◆ Problems to work on:
1. In the representations letter, what does the Company intend to use the net proceeds from the sale of the Debentures for?
2. Using the representations letter, decide whether each statement agrees with it. For each, answer yes or no and quote the words that settle it.
(a) Community Bancorp. is the party making the representations.
(b) The Trust's sole assets will include shares of the Company's common stock.
(c) The opinion letter concerns state income tax consequences.

◆ Selected extract:
▬▬▬

Xxxxxxxx, Xxxxx 0000
Xx.
Xxxxx, Xxxxxxxx 00000
|
Re:
|
Representations
Concerning the Issuance of Junior Subordinated Deferrable Interest
Debentures (the “Debentures”) to CMTV Statutory Trust I (the “Trust”)
and Sale of Trust Securities (the “Trust Securities”) of the
Trust
|
Ladies
and Gentlemen:
In
accordance with your request,
Community Bancorp. (the “Company”) hereby makes the following representations in
connection with the preparation of your opinion letter as to the United States
federal income tax consequences of the issuance by the Company of the Debentures
to the Trust and the sale of the Trust Securities.
Company
hereby represents
that:
1. The
sole
assets of the Trust will be the Debentures, any interest paid on the Debentures
to the extent not distributed, proceeds of the Debentures, or any of the
foregoing.
2. The
Company intends to use the net proceeds from the sale of the Debentures for
general corporate purposes.

▬▬▬

◆ The data:
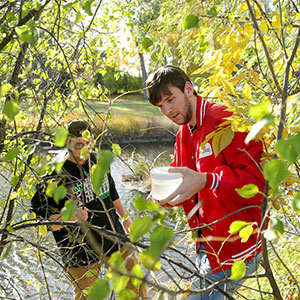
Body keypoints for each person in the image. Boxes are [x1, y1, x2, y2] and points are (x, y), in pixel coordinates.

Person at [146, 65, 265, 300]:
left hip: (237, 248)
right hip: (206, 247)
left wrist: (207, 180)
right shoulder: (183, 132)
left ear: (188, 89)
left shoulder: (225, 119)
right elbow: (186, 184)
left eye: (171, 99)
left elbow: (258, 183)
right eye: (161, 106)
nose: (168, 110)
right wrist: (165, 196)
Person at [31, 119, 147, 300]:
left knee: (135, 284)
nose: (84, 149)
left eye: (88, 143)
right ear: (67, 143)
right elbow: (41, 220)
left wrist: (125, 218)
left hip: (113, 237)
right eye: (78, 145)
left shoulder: (97, 161)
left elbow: (112, 191)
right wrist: (68, 217)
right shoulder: (53, 175)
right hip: (79, 252)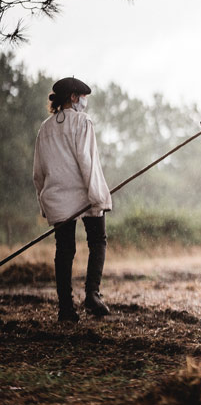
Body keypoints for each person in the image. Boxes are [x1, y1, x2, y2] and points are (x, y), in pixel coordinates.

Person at [33, 77, 112, 322]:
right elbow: (88, 163)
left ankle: (65, 309)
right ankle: (92, 294)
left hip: (56, 197)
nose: (85, 101)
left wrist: (44, 204)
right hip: (84, 194)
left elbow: (38, 173)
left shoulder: (44, 129)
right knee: (97, 240)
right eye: (82, 97)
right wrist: (98, 196)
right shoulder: (83, 122)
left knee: (64, 250)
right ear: (74, 98)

▬▬▬

◆ Answer list:
1. General corporate purposes.

2.
(a) Yes: "Community Bancorp. (the “Company”) hereby makes the following representations"
(b) No: "The sole assets of the Trust will be the Debentures, any interest paid on the Debentures to the extent not distributed, proceeds of the Debentures, or any of the foregoing."
(c) No: "the United States federal income tax consequences"